#### Aim of the task
Please put each line of text read from all the records into a Markdown table with two columns, Row (the row number) and Line (the line itself). Skip blank lines and leave the pictures out.

#### Data provided
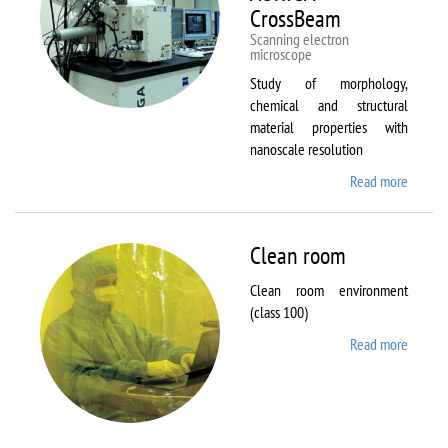
CrossBeam
Scanning electron
microscope
Study of morphology,
chemical and structural
material properties with
nanoscale resolution
Read more
about C
Zeiss
Workst
AURIG
Clean room
CrossB
Clean room environment
(class 100)
Read more
about
Clean
room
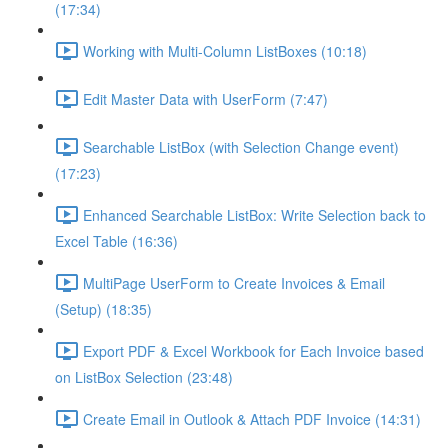
(17:34)
Working with Multi-Column ListBoxes (10:18)
Edit Master Data with UserForm (7:47)
Searchable ListBox (with Selection Change event)
(17:23)
Enhanced Searchable ListBox: Write Selection back to
Excel Table (16:36)
MultiPage UserForm to Create Invoices & Email
(Setup) (18:35)
Export PDF & Excel Workbook for Each Invoice based
on ListBox Selection (23:48)
Create Email in Outlook & Attach PDF Invoice (14:31)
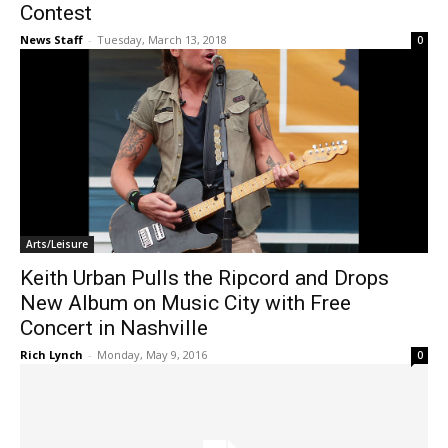
Contest
News Staff
-
Tuesday, March 13, 2018
0
Arts/Leisure
Keith Urban Pulls the Ripcord and Drops
New Album on Music City with Free
Concert in Nashville
Rich Lynch
-
Monday, May 9, 2016
0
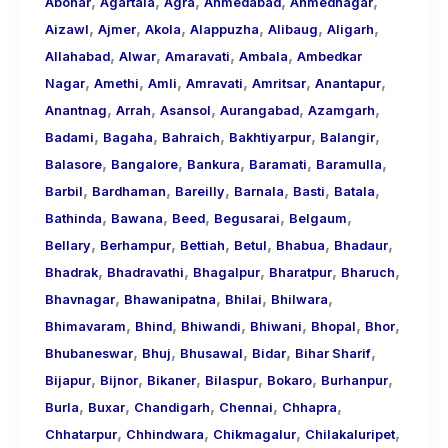
,
,
,
,
,
About
Abohar
Agartala
Agra
Ahmedabad
Ahmednagar
,
,
,
,
,
,
Call
Aizawl
Ajmer
Akola
Alappuzha
Alibaug
Aligarh
,
,
,
,
Girls
Allahabad
Alwar
Amaravati
Ambala
Ambedkar
,
,
,
,
,
,
for
Nagar
Amethi
Amli
Amravati
Amritsar
Anantapur
,
,
,
,
,
Foreign
Anantnag
Arrah
Asansol
Aurangabad
Azamgarh
,
,
,
,
,
Visitors
Badami
Bagaha
Bahraich
Bakhtiyarpur
Balangir
,
,
,
,
,
Balasore
Bangalore
Bankura
Baramati
Baramulla
,
,
,
,
,
,
Barbil
Bardhaman
Bareilly
Barnala
Basti
Batala
,
,
,
,
,
Bathinda
Bawana
Beed
Begusarai
Belgaum
,
,
,
,
,
,
Bellary
Berhampur
Bettiah
Betul
Bhabua
Bhadaur
,
,
,
,
,
Bhadrak
Bhadravathi
Bhagalpur
Bharatpur
Bharuch
,
,
,
,
Bhavnagar
Bhawanipatna
Bhilai
Bhilwara
,
,
,
,
,
,
Bhimavaram
Bhind
Bhiwandi
Bhiwani
Bhopal
Bhor
,
,
,
,
,
Bhubaneswar
Bhuj
Bhusawal
Bidar
Bihar Sharif
,
,
,
,
,
,
Bijapur
Bijnor
Bikaner
Bilaspur
Bokaro
Burhanpur
,
,
,
,
,
Burla
Buxar
Chandigarh
Chennai
Chhapra
,
,
,
,
Chhatarpur
Chhindwara
Chikmagalur
Chilakaluripet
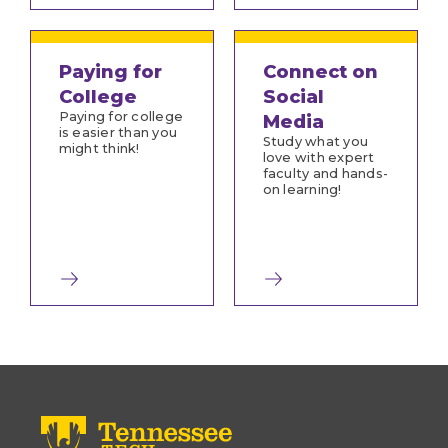
Paying for
Connect on
College
Social
Paying for college
Media
is easier than you
Study what you
might think!
love with expert
faculty and hands-
on learning!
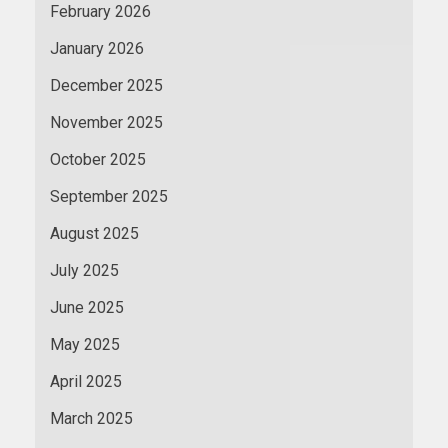
February 2026
January 2026
December 2025
November 2025
October 2025
September 2025
August 2025
July 2025
June 2025
May 2025
April 2025
March 2025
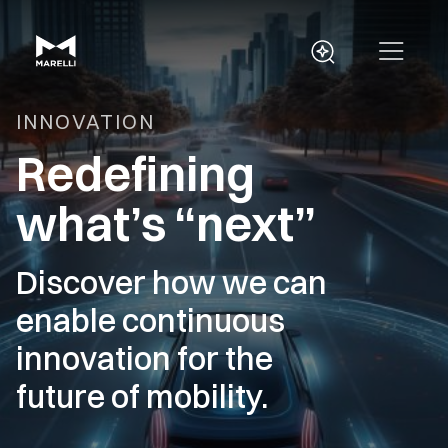
INNOVATION
Redefining
what’s “next”
Discover how we can
enable continuous
innovation for the
future of mobility.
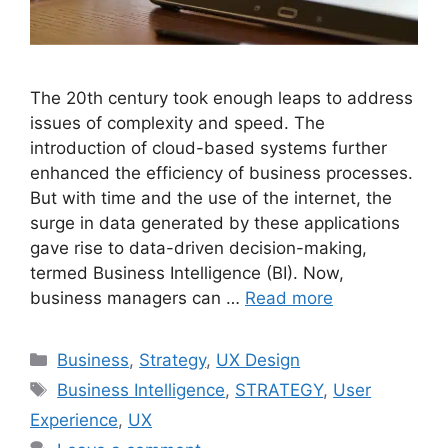
The 20th century took enough leaps to address
issues of complexity and speed. The
introduction of cloud-based systems further
enhanced the efficiency of business processes.
But with time and the use of the internet, the
surge in data generated by these applications
gave rise to data-driven decision-making,
termed Business Intelligence (BI). Now,
business managers can …
Read more
Categories
Business
,
Strategy
,
UX Design
Tags
Business Intelligence
,
STRATEGY
,
User
Experience
,
UX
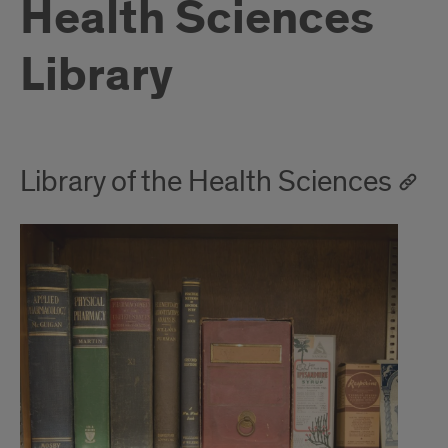
Health Sciences
Library
Library of the Health Sciences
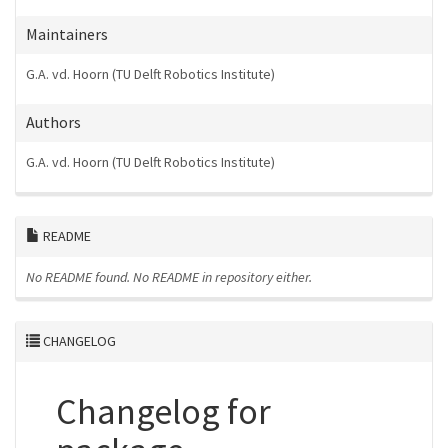
Maintainers
G.A. vd. Hoorn (TU Delft Robotics Institute)
Authors
G.A. vd. Hoorn (TU Delft Robotics Institute)
README
No README found.
No README in repository either.
CHANGELOG
Changelog for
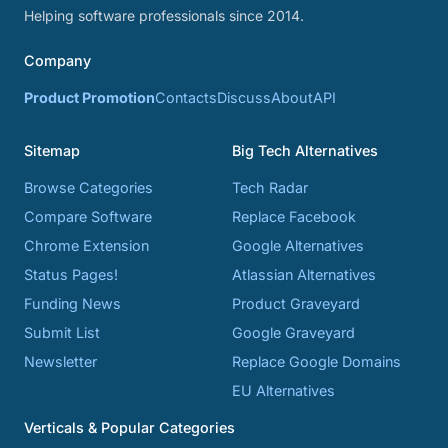
Helping software professionals since 2014.
Company
Product Promotion
Contacts
Discuss
About
API
Sitemap
Big Tech Alternatives
Browse Categories
Tech Radar
Compare Software
Replace Facebook
Chrome Extension
Google Alternatives
Status Pages!
Atlassian Alternatives
Funding News
Product Graveyard
Submit List
Google Graveyard
Newsletter
Replace Google Domains
EU Alternatives
Verticals & Popular Categories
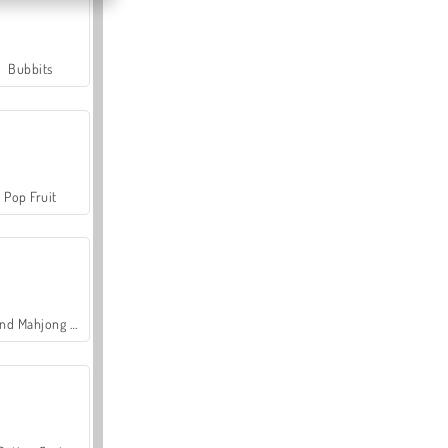
Bubbits
Pop Fruit
Grand Mahjong Connect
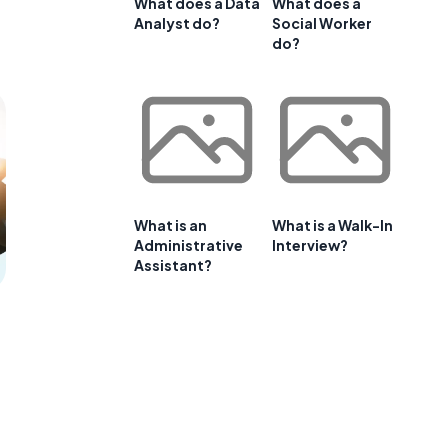
What does a Data
What does a
Analyst do?
Social Worker
do?
What is an
What is a Walk-In
Administrative
Interview?
Assistant?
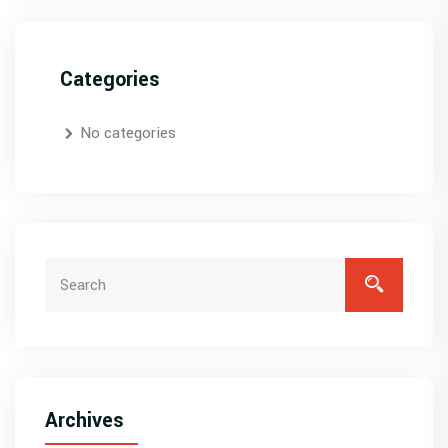
Categories
No categories
Archives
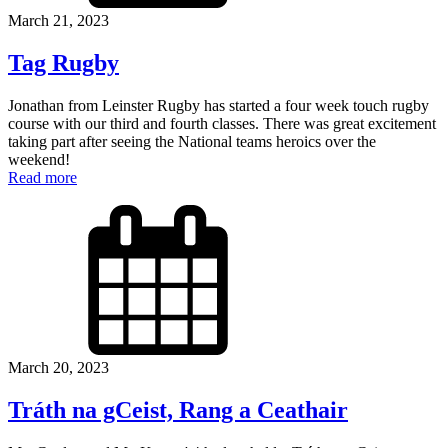
March 21, 2023
Tag Rugby
Jonathan from Leinster Rugby has started a four week touch rugby
course with our third and fourth classes. There was great excitement
taking part after seeing the National teams heroics over the
weekend!
Read more
March 20, 2023
Tráth na gCeist, Rang a Ceathair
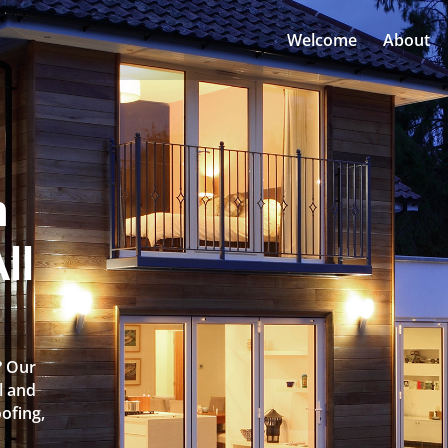
Welcome
About
n
ll
? Our
l and
oofing,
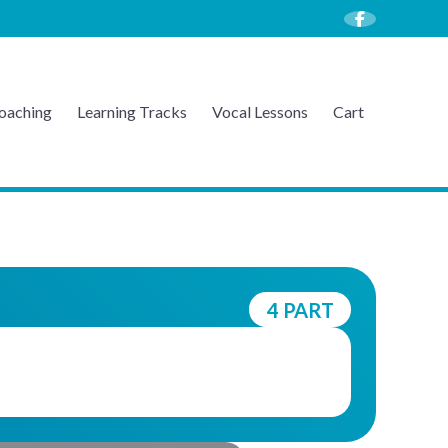
oaching
Learning Tracks
Vocal Lessons
Cart
4 PART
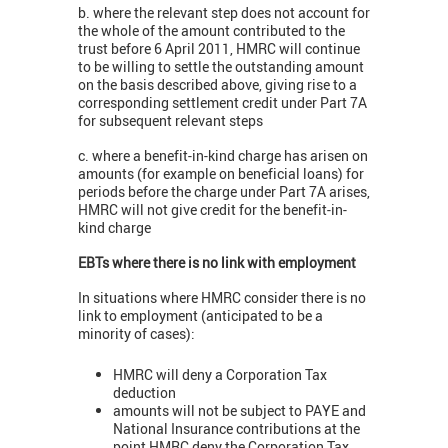
b. where the relevant step does not account for
the whole of the amount contributed to the
trust before 6 April 2011, HMRC will continue
to be willing to settle the outstanding amount
on the basis described above, giving rise to a
corresponding settlement credit under Part 7A
for subsequent relevant steps
c. where a benefit-in-kind charge has arisen on
amounts (for example on beneficial loans) for
periods before the charge under Part 7A arises,
HMRC will not give credit for the benefit-in-
kind charge
EBTs where there is no link with employment
In situations where HMRC consider there is no
link to employment (anticipated to be a
minority of cases):
HMRC will deny a Corporation Tax
deduction
amounts will not be subject to PAYE and
National Insurance contributions at the
point HMRC deny the Corporation Tax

#### Task solution
| Row | Line |
|---|---|
| 1 | CrossBeam |
| 2 | Scanning electron |
| 3 | microscope |
| 4 | Study of morphology, |
| 5 | chemical and structural |
| 6 | material properties with |
| 7 | nanoscale resolution |
| 8 | Read more |
| 9 | about C |
| 10 | Zeiss |
| 11 | Workst |
| 12 | AURIG |
| 13 | Clean room |
| 14 | CrossB |
| 15 | Clean room environment |
| 16 | (class 100) |
| 17 | Read more |
| 18 | about |
| 19 | Clean |
| 20 | room |
| 21 | (17:34) |
| 22 | Working with Multi-Column ListBoxes (10:18) |
| 23 | Edit Master Data with UserForm (7:47) |
| 24 | Searchable ListBox (with Selection Change event) |
| 25 | (17:23) |
| 26 | Enhanced Searchable ListBox: Write Selection back to |
| 27 | Excel Table (16:36) |
| 28 | MultiPage UserForm to Create Invoices & Email |
| 29 | (Setup) (18:35) |
| 30 | Export PDF & Excel Workbook for Each Invoice based |
| 31 | on ListBox Selection (23:48) |
| 32 | Create Email in Outlook & Attach PDF Invoice (14:31) |
| 33 | Contest |
| 34 | News Staff |
| 35 | - |
| 36 | Tuesday, March 13, 2018 |
| 37 | 0 |
| 38 | Arts/Leisure |
| 39 | Keith Urban Pulls the Ripcord and Drops |
| 40 | New Album on Music City with Free |
| 41 | Concert in Nashville |
| 42 | Rich Lynch |
| 43 | - |
| 44 | Monday, May 9, 2016 |
| 45 | 0 |
| 46 | , |
| 47 | , |
| 48 | , |
| 49 | , |
| 50 | , |
| 51 | About |
| 52 | Abohar |
| 53 | Agartala |
| 54 | Agra |
| 55 | Ahmedabad |
| 56 | Ahmednagar |
| 57 | , |
| 58 | , |
| 59 | , |
| 60 | , |
| 61 | , |
| 62 | , |
| 63 | Call |
| 64 | Aizawl |
| 65 | Ajmer |
| 66 | Akola |
| 67 | Alappuzha |
| 68 | Alibaug |
| 69 | Aligarh |
| 70 | , |
| 71 | , |
| 72 | , |
| 73 | , |
| 74 | Girls |
| 75 | Allahabad |
| 76 | Alwar |
| 77 | Amaravati |
| 78 | Ambala |
| 79 | Ambedkar |
| 80 | , |
| 81 | , |
| 82 | , |
| 83 | , |
| 84 | , |
| 85 | , |
| 86 | for |
| 87 | Nagar |
| 88 | Amethi |
| 89 | Amli |
| 90 | Amravati |
| 91 | Amritsar |
| 92 | Anantapur |
| 93 | , |
| 94 | , |
| 95 | , |
| 96 | , |
| 97 | , |
| 98 | Foreign |
| 99 | Anantnag |
| 100 | Arrah |
| 101 | Asansol |
| 102 | Aurangabad |
| 103 | Azamgarh |
| 104 | , |
| 105 | , |
| 106 | , |
| 107 | , |
| 108 | , |
| 109 | Visitors |
| 110 | Badami |
| 111 | Bagaha |
| 112 | Bahraich |
| 113 | Bakhtiyarpur |
| 114 | Balangir |
| 115 | , |
| 116 | , |
| 117 | , |
| 118 | , |
| 119 | , |
| 120 | Balasore |
| 121 | Bangalore |
| 122 | Bankura |
| 123 | Baramati |
| 124 | Baramulla |
| 125 | , |
| 126 | , |
| 127 | , |
| 128 | , |
| 129 | , |
| 130 | , |
| 131 | Barbil |
| 132 | Bardhaman |
| 133 | Bareilly |
| 134 | Barnala |
| 135 | Basti |
| 136 | Batala |
| 137 | , |
| 138 | , |
| 139 | , |
| 140 | , |
| 141 | , |
| 142 | Bathinda |
| 143 | Bawana |
| 144 | Beed |
| 145 | Begusarai |
| 146 | Belgaum |
| 147 | , |
| 148 | , |
| 149 | , |
| 150 | , |
| 151 | , |
| 152 | , |
| 153 | Bellary |
| 154 | Berhampur |
| 155 | Bettiah |
| 156 | Betul |
| 157 | Bhabua |
| 158 | Bhadaur |
| 159 | , |
| 160 | , |
| 161 | , |
| 162 | , |
| 163 | , |
| 164 | Bhadrak |
| 165 | Bhadravathi |
| 166 | Bhagalpur |
| 167 | Bharatpur |
| 168 | Bharuch |
| 169 | , |
| 170 | , |
| 171 | , |
| 172 | , |
| 173 | Bhavnagar |
| 174 | Bhawanipatna |
| 175 | Bhilai |
| 176 | Bhilwara |
| 177 | , |
| 178 | , |
| 179 | , |
| 180 | , |
| 181 | , |
| 182 | , |
| 183 | Bhimavaram |
| 184 | Bhind |
| 185 | Bhiwandi |
| 186 | Bhiwani |
| 187 | Bhopal |
| 188 | Bhor |
| 189 | , |
| 190 | , |
| 191 | , |
| 192 | , |
| 193 | , |
| 194 | Bhubaneswar |
| 195 | Bhuj |
| 196 | Bhusawal |
| 197 | Bidar |
| 198 | Bihar Sharif |
| 199 | , |
| 200 | , |
| 201 | , |
| 202 | , |
| 203 | , |
| 204 | , |
| 205 | Bijapur |
| 206 | Bijnor |
| 207 | Bikaner |
| 208 | Bilaspur |
| 209 | Bokaro |
| 210 | Burhanpur |
| 211 | , |
| 212 | , |
| 213 | , |
| 214 | , |
| 215 | , |
| 216 | Burla |
| 217 | Buxar |
| 218 | Chandigarh |
| 219 | Chennai |
| 220 | Chhapra |
| 221 | , |
| 222 | , |
| 223 | , |
| 224 | , |
| 225 | Chhatarpur |
| 226 | Chhindwara |
| 227 | Chikmagalur |
| 228 | Chilakaluripet |
| 229 | Paying for |
| 230 | Connect on |
| 231 | College |
| 232 | Social |
| 233 | Paying for college |
| 234 | Media |
| 235 | is easier than you |
| 236 | Study what you |
| 237 | might think! |
| 238 | love with expert |
| 239 | faculty and hands- |
| 240 | on learning! |
| 241 | February 2026 |
| 242 | January 2026 |
| 243 | December 2025 |
| 244 | November 2025 |
| 245 | October 2025 |
| 246 | September 2025 |
| 247 | August 2025 |
| 248 | July 2025 |
| 249 | June 2025 |
| 250 | May 2025 |
| 251 | April 2025 |
| 252 | March 2025 |
| 253 | INNOVATION |
| 254 | Redefining |
| 255 | what’s “next” |
| 256 | Discover how we can |
| 257 | enable continuous |
| 258 | innovation for the |
| 259 | future of mobility. |
| 260 | The 20th century took enough leaps to address |
| 261 | issues of complexity and speed. The |
| 262 | introduction of cloud-based systems further |
| 263 | enhanced the efficiency of business processes. |
| 264 | But with time and the use of the internet, the |
| 265 | surge in data generated by these applications |
| 266 | gave rise to data-driven decision-making, |
| 267 | termed Business Intelligence (BI). Now, |
| 268 | business managers can … |
| 269 | Read more |
| 270 | Categories |
| 271 | Business |
| 272 | , |
| 273 | Strategy |
| 274 | , |
| 275 | UX Design |
| 276 | Tags |
| 277 | Business Intelligence |
| 278 | , |
| 279 | STRATEGY |
| 280 | , |
| 281 | User |
| 282 | Experience |
| 283 | , |
| 284 | UX |
| 285 | Health Sciences |
| 286 | Library |
| 287 | Library of the Health Sciences |
| 288 | Maintainers |
| 289 | G.A. vd. Hoorn (TU Delft Robotics Institute) |
| 290 | Authors |
| 291 | G.A. vd. Hoorn (TU Delft Robotics Institute) |
| 292 | README |
| 293 | No README found. |
| 294 | No README in repository either. |
| 295 | CHANGELOG |
| 296 | Changelog for |
| 297 | Helping software professionals since 2014. |
| 298 | Company |
| 299 | Product Promotion |
| 300 | Contacts |
| 301 | Discuss |
| 302 | About |
| 303 | API |
| 304 | Sitemap |
| 305 | Big Tech Alternatives |
| 306 | Browse Categories |
| 307 | Tech Radar |
| 308 | Compare Software |
| 309 | Replace Facebook |
| 310 | Chrome Extension |
| 311 | Google Alternatives |
| 312 | Status Pages! |
| 313 | Atlassian Alternatives |
| 314 | Funding News |
| 315 | Product Graveyard |
| 316 | Submit List |
| 317 | Google Graveyard |
| 318 | Newsletter |
| 319 | Replace Google Domains |
| 320 | EU Alternatives |
| 321 | Verticals & Popular Categories |
| 322 | Bubbits |
| 323 | Pop Fruit |
| 324 | Grand Mahjong Connect |
| 325 | What does a Data |
| 326 | What does a |
| 327 | Analyst do? |
| 328 | Social Worker |
| 329 | do? |
| 330 | What is an |
| 331 | What is a Walk-In |
| 332 | Administrative |
| 333 | Interview? |
| 334 | Assistant? |
| 335 | Categories |
| 336 | No categories |
| 337 | Archives |
| 338 | March 21, 2023 |
| 339 | Tag Rugby |
| 340 | Jonathan from Leinster Rugby has started a four week touch rugby |
| 341 | course with our third and fourth classes. There was great excitement |
| 342 | taking part after seeing the National teams heroics over the |
| 343 | weekend! |
| 344 | Read more |
| 345 | March 20, 2023 |
| 346 | Tráth na gCeist, Rang a Ceathair |
| 347 | Welcome |
| 348 | About |
| 349 | n |
| 350 | ll |
| 351 | ? Our |
| 352 | l and |
| 353 | oofing, |
| 354 | oaching |
| 355 | Learning Tracks |
| 356 | Vocal Lessons |
| 357 | Cart |
| 358 | 4 PART |
| 359 | b. where the relevant step does not account for |
| 360 | the whole of the amount contributed to the |
| 361 | trust before 6 April 2011, HMRC will continue |
| 362 | to be willing to settle the outstanding amount |
| 363 | on the basis described above, giving rise to a |
| 364 | corresponding settlement credit under Part 7A |
| 365 | for subsequent relevant steps |
| 366 | c. where a benefit-in-kind charge has arisen on |
| 367 | amounts (for example on beneficial loans) for |
| 368 | periods before the charge under Part 7A arises, |
| 369 | HMRC will not give credit for the benefit-in- |
| 370 | kind charge |
| 371 | EBTs where there is no link with employment |
| 372 | In situations where HMRC consider there is no |
| 373 | link to employment (anticipated to be a |
| 374 | minority of cases): |
| 375 | HMRC will deny a Corporation Tax |
| 376 | deduction |
| 377 | amounts will not be subject to PAYE and |
| 378 | National Insurance contributions at the |
| 379 | point HMRC deny the Corporation Tax |